Using SMS 2003 exclusively. Today, Microsoft uses both Windows Update and SMS to advertise the existence of vulnerabilities and distribute the corresponding patches to managed clients. Windows Update can help infrequently connected remote clients stay updated and provides a measure of redundancy for clients that are connected to the corporate network. However, running both mechanisms is also a source of confusion and annoyance for many users, and a source of network inefficiency, as the same patches are distributed to users by SMS and Windows Update. With the rollout of SMS 2003, Microsoft will phase out the use of Windows Update for managed clients, although it will continue to use e-mail to reach unmanaged clients and as a redundant notification method for managed clients. With the improved software distribution capabilities, enforcement management features, and better client configuration checking in SMS 2003 coupled with the improved perimeter security afforded by RQS, Microsoft feels it is sufficiently covered without continuing to use Windows Update for managed client patching.

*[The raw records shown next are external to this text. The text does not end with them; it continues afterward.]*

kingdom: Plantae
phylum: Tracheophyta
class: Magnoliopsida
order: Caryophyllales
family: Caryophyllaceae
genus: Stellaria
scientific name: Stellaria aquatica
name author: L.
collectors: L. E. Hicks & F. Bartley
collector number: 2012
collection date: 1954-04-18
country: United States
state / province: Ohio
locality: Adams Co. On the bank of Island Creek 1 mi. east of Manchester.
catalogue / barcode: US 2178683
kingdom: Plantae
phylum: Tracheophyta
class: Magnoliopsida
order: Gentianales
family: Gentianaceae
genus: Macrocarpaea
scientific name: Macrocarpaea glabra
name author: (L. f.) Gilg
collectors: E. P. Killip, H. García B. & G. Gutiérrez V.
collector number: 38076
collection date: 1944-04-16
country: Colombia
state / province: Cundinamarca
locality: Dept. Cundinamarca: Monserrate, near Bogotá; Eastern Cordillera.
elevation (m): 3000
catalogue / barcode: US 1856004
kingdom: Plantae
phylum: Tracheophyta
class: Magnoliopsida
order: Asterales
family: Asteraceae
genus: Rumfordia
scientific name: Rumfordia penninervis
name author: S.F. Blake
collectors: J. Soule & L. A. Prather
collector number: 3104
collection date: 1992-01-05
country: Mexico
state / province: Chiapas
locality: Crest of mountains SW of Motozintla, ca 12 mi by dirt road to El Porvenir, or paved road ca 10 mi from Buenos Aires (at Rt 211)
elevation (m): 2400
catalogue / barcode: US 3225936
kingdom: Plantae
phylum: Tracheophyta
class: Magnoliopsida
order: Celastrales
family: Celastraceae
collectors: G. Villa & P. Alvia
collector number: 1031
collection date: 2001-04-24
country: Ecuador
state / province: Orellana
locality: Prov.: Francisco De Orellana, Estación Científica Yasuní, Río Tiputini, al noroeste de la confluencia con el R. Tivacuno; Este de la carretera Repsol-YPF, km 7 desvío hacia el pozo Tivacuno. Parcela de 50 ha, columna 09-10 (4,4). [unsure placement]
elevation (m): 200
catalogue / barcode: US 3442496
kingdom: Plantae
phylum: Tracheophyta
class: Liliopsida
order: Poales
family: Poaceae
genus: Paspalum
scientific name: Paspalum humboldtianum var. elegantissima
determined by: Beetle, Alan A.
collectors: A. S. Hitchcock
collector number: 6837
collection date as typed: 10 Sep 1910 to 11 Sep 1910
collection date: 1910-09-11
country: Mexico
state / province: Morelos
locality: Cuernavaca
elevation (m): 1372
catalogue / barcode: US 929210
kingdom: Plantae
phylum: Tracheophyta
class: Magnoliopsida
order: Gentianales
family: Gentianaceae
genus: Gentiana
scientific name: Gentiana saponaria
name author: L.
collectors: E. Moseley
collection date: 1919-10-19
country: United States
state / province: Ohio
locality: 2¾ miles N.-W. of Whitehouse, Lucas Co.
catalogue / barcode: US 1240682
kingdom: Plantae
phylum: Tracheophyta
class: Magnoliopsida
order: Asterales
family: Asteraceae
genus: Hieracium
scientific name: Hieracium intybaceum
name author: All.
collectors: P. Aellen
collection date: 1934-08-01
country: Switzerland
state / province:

Reducing time to compliance. As the writers of viruses and worms hone their craft, the time between discovery of a vulnerability and code that targets it steadily decreases. To combat this ever-decreasing window, Microsoft’s IT groups continue to push for speedier patch testing and distribution, and faster and more complete voluntary compliance among corporate network users. Whereas the group was able to push network users to 99% compliance in eight days for the Blaster worm, it hopes to achieve 99% compliance in five days for comparable future threats. Additionally, the company intends to reduce the amount of time for patch testing and distribution from 72 hours today to between 24 and 48 hours by the end of 2004.

Resources

Microsoft provides a central resource for Security information, including links to recent security bulletins and patches at www.microsoft.com/security/.

General recommendations on Microsoft products, tools, and procedures for patch management are at www.microsoft.com/technet/security/topics/patch/secpatch.

Case studies of Microsoft’s internal IT methods and practices can be found at www.microsoft.com/technet/itsolutions/MSIT/Security/mssecbp.asp.